Zum Schauspielhaus Bad Pyrmont (Kurtheater)
Das (ehemals „Fürstliche“) „Schauspielhaus“ von 1818, das direkt an der „Hauptallee“ im Herzen Pyrmonts liegt, ist laut dem aktuellem Denkmalatlas Niedersachsen „das einzige bis heute erhaltene Theatergebäude aus der Zeit des klassischen deutschen Theaters in ganz Niedersachsen.“

Aber nicht diese Besonderheit allein macht seinen Wert aus, sondern viel mehr noch dessen reiche Geschichte und die Bedeutung als jahrhundertelang bewährter „Kulturort“ für Bad Pyrmont. Die Historie dieses Theaterbaus – an dessen Stelle es bereits 1784 ein erstes festes „Komödienhaus“ gegeben hatte – führte dabei die 150-jährige Theatertradition des Kurortes seit 1681 weiter fort. Auf eigene Kosten vom legendären Prinzipal und Ehrenbürger Pyrmonts, August Pichler errichtet, konnte es von ihm und seiner Truppe insgesamt 40 Jahre lang erfolgreich bespielt werden.
Auch unter den meisten seiner Nachfolger wurde in der Spielplangestaltung die Balance zwischen reiner Unterhaltung und künstlerischem Anspruch in der Mischung aus Komödien, Schwänken, ernsten Stücken und Klassikern wie Shakespeare, Molière oder Goldoni beibehalten.

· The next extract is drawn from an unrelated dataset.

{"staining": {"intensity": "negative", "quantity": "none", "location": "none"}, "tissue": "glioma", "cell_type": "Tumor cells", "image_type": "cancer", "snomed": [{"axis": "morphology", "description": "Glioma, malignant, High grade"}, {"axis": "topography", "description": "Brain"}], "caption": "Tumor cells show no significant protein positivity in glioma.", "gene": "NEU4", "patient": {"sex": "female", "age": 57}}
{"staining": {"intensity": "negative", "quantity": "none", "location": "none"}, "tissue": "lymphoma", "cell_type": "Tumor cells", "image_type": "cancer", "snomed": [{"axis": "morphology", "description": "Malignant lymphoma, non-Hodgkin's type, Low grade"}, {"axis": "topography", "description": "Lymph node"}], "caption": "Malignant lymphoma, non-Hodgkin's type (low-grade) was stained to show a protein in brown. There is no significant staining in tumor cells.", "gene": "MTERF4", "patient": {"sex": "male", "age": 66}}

Von den künstlerisch besonders ambitionierten Theaterdirektoren sind der 1910 /11 amtierende Dr. George Altmann aus Hannover zu nennen und vor allem in den Jahren 1917 – 1923 der vom Meininger Theater kommende Dr. Franz Ulbrich. Vor allem in den frühen 1920er Jahren wurde das Theaterleben Bad Pyrmonts von einem besonders reichhaltigen Angebot und einem hohem schauspielerischem Niveau bestimmt.
Der Spielplan des „Schauspielhauses“ und das gesamte Kulturangebot des Kurortes überhaupt sprach ein größtenteils bürgerlich-großstädtisches Publikum an und zeigte eine enorme Bandbreite verschiedener Genres. Vom Schwank bis zur Tragödie, von politischen Zeitstücken bis zu heute noch gespielten modernen Klassikern war alles vertreten, was damals auch auf Berliner Bühnen gezeigt wurde!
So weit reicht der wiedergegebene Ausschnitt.